Sono sei anni, da quando nel 2000 nobilitò i 
      terroristi suicidi palestinesi esaltandoli come «martiri», che si è 
      infranto il sentimento di ammirazione che nutrivo per Al Jazeera, la prima 
      rete di sole news nel mondo arabo ad aver squarciato il monopolio 
      televisivo da parte di regimi autocratici, introducendo il principio del 
      dibattito e la logica del contraddittorio dentro le case di 30 milioni di 
      telespettatori arabofoni. Scoprendo che ciò che sembrava essere uno 
      strumento di liberalismo mediatico, ereditato dalla Bbc in lingua araba a 
      cui appartenevano i giornalisti e i tecnici che confluirono nel canale 
      satellitare voluto e finanziato dall’emiro del Qatar nel 1996, era in 
      realtà una micidiale arma propagandistica al servizio dei Fratelli 
      Musulmani e di Osama Bin Laden. È pertanto con grande costernazione che 
      accolgo la notizia che proprio in Italia si celebrerà il primo novembre il 
      decennale di Al Jazeera. 
      Abbiamo già dimenticato che fu proprio Al 
      Jazeera a scatenare la campagna contro Benedetto XVI per il discorso 
      pronunciato a Ratisbona il 12 settembre scorso, istigando imusulmani a 
      ribellarsi e arrivando al punto da trasmettere in esclusiva il 18 
      settembre una vignetta animata che ritrae il Papa soddisfatto mentre 
      uccide a colpi di fucile tre colombe simboleggianti le tre religioni 
      monoteiste rivelate. Probabilmente pensiamo che non ci riguardi il fatto 
      che il suo giornalista, Taysir Allouni, sia stato condannato il 26 
      settembre 2005 in Spagna a sette anni per terrorismo internazionale, quale 
      organizzatore di un incontro preparatorio degli attentati dell’11 
      settembre 2001. Forse immaginiamo che sia tutta una montatura la decisione 
      del governo iracheno di chiudere la sede di Al Jazeera nel 2004, dopo la 
      scoperta che il suo direttore, Hamid Hadeed, intratteneva rapporti con il 
      capo di Al Qaeda, Al Zarqawi, per il tramite del fratello. Ovviamente 
      abbiamo già archiviato il fatto che il 27 maggio 2003 il direttore di Al 
      Jazeera, Mohamed Jassem Al-Ali, fu improvvisamente destituito dopo la 
      scoperta che, insieme al direttore della programmazione, era un 
      collaboratore dei servizi segreti iracheni di Saddam. 

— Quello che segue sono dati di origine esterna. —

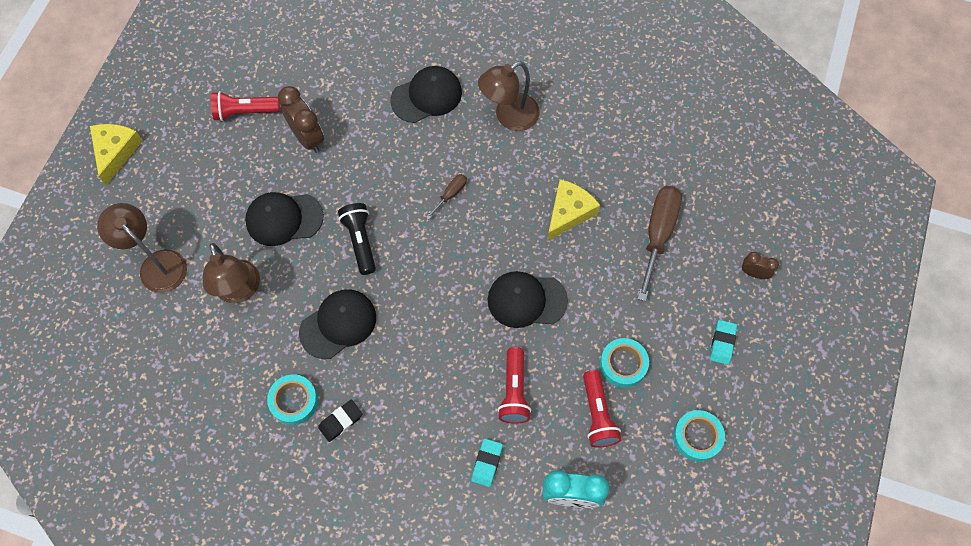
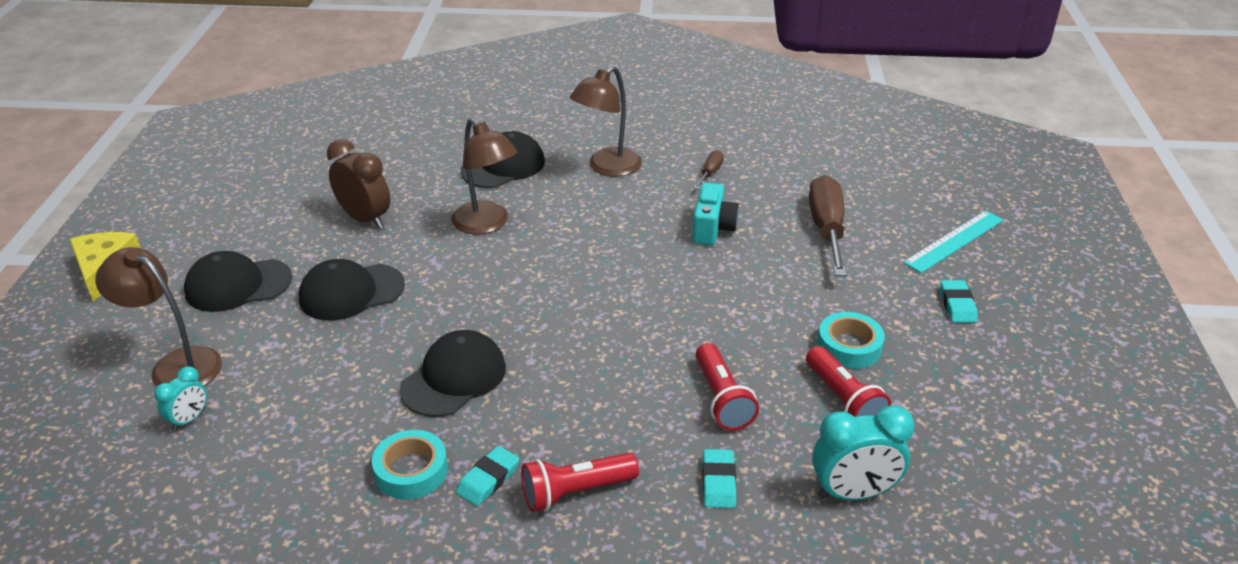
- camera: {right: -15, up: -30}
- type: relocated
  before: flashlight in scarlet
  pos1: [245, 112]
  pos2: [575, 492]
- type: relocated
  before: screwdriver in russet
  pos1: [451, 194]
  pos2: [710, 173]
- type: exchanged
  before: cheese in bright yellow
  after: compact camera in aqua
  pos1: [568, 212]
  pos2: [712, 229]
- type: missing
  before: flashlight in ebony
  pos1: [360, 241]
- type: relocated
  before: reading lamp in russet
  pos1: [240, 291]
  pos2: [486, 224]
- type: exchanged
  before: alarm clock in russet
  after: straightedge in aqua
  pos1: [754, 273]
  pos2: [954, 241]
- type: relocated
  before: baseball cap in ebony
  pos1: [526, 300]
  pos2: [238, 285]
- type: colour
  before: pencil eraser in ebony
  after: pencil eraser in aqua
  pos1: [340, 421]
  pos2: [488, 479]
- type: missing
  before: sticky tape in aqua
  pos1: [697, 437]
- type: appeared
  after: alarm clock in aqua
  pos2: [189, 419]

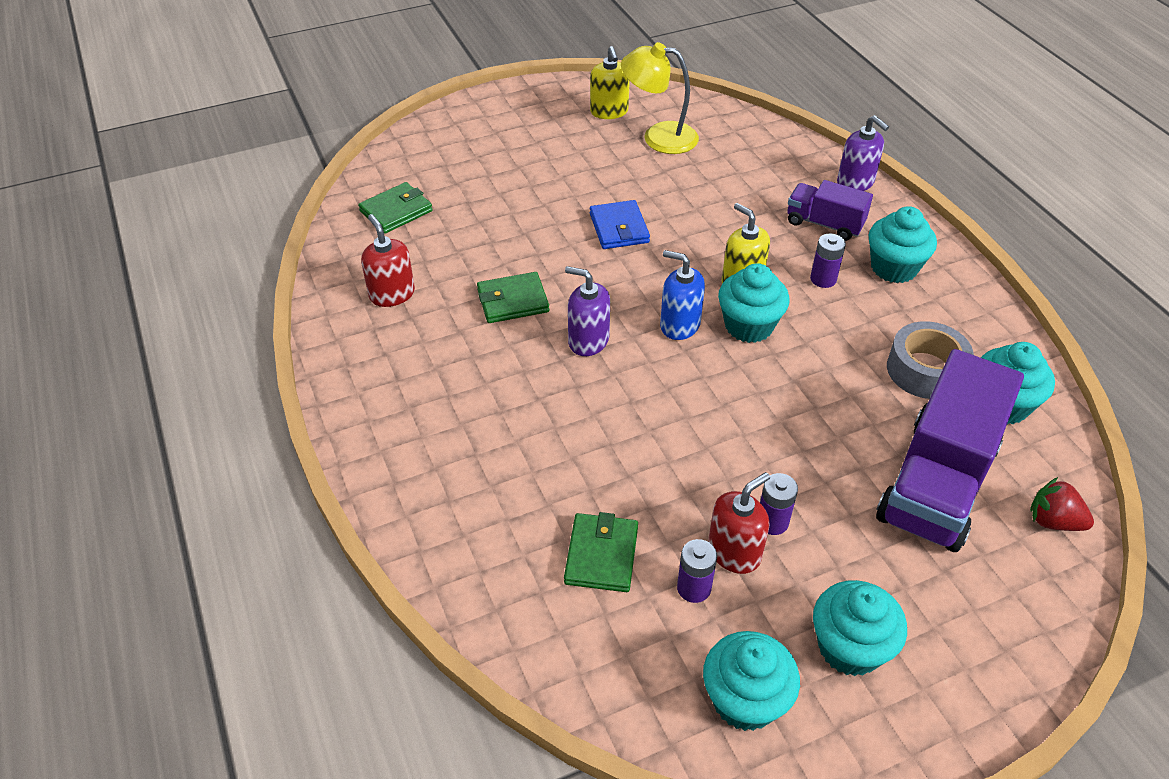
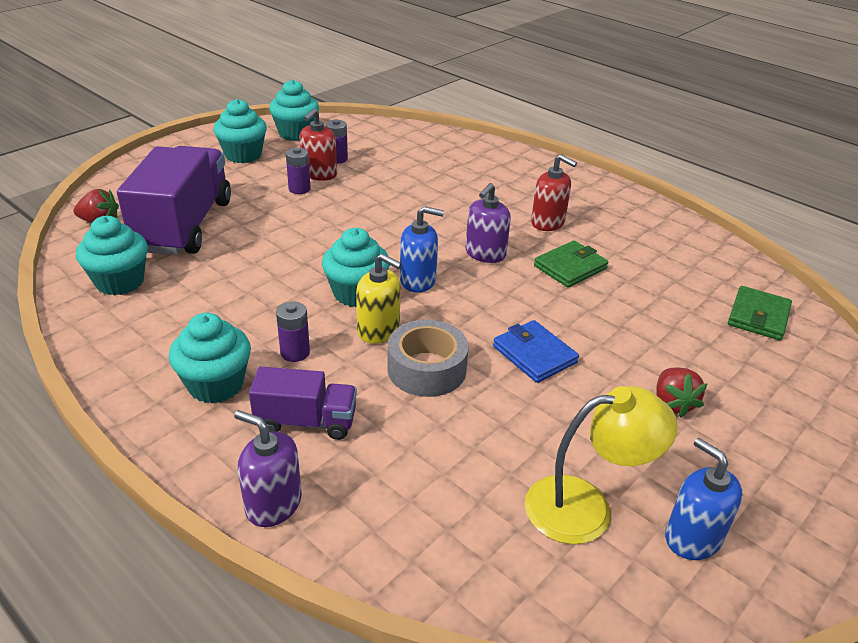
- camera: {right: 155, up: -10}
- type: colour
  before: soap pump in bright yellow
  after: soap pump in cobalt
  pos1: [609, 112]
  pos2: [692, 538]
- type: relocated
  before: soap pump in scarlet
  pos1: [392, 294]
  pos2: [548, 223]
- type: spun
  before: soap pump in violet
  pos1: [588, 341]
  pos2: [485, 254]
  turn: 120
- type: relocated
  before: sticky tape in grey
  pos1: [925, 370]
  pos2: [426, 369]
- type: missing
  before: wallet in leaf-green
  pos1: [601, 555]
- type: appeared
  after: strawberry in scarlet
  pos2: [673, 403]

      E verosimilmente valutiamo come eccessiva la 
      decisione del presidente tunisino Ben Ali il 25 ottobre scorso di 
      chiudere l’ambasciata nel Qatar, per la campagna denigratoria montata da 
      Al Jazeera sulla questione del velo. Nel maggio 2004 pubblicai sul 
      Corriere un’intervista con Munir Mawari, un giornalista yemenita che ha 
      lavorato a Al Jazeera dal 2000 al 2003, in cui l’accusa di essere il 
      megafono dell’estremismo islamico: «Posso dire con certezza che tra il 50 
      e il 70 per cento dei giornalisti e dei funzionari amministrativi di Al 
      Jazeera sono membri a pieno titolo o simpatizzanti di gruppi 
      fondamentalisti islamici». La sua testimonianza fu messa in dubbio da 
      taluni perché Mawari, temendo per la sua vita, preferì dimettersi e 
      trasferirsi negli Usa dove collabora con la «Voice of America» in lingua 
      araba. 
      Ebbene proprio ieri Al Quds Al Arabi, il cui 
      direttore Abd al-Bari Atwan si vanta di essere un amico di Bin Laden, ha 
      scritto che Al Jazeera si è trasformata «in una sorta di sito ufficiale 
      dei messaggi di Bin Laden» e in un «Fronte televisivo di Al Jazeera per la 
      Liberazione dell’Afghanistan, dell’Iraq, della Palestina e per la 
      riconquista islamica dell’Andalusia ». Possiamo ignorare tutti questi 
      fatti nel momento in cui ci accingiamo ad accogliere in Italia i 
      festeggiamenti ufficiali del decennale di Al Jazeera? Possiamo ignorare 
      che almeno una parte dei proventi di Al Jazeera, con cui verremo 
      contraccambiati per l’ospitalità, proviene dai profitti da capogiro 
      realizzati vendendo in tutto il mondo i discorsi di Bin Laden, ottenuti in 
      esclusiva, fino a 20 mila dollari al minuto?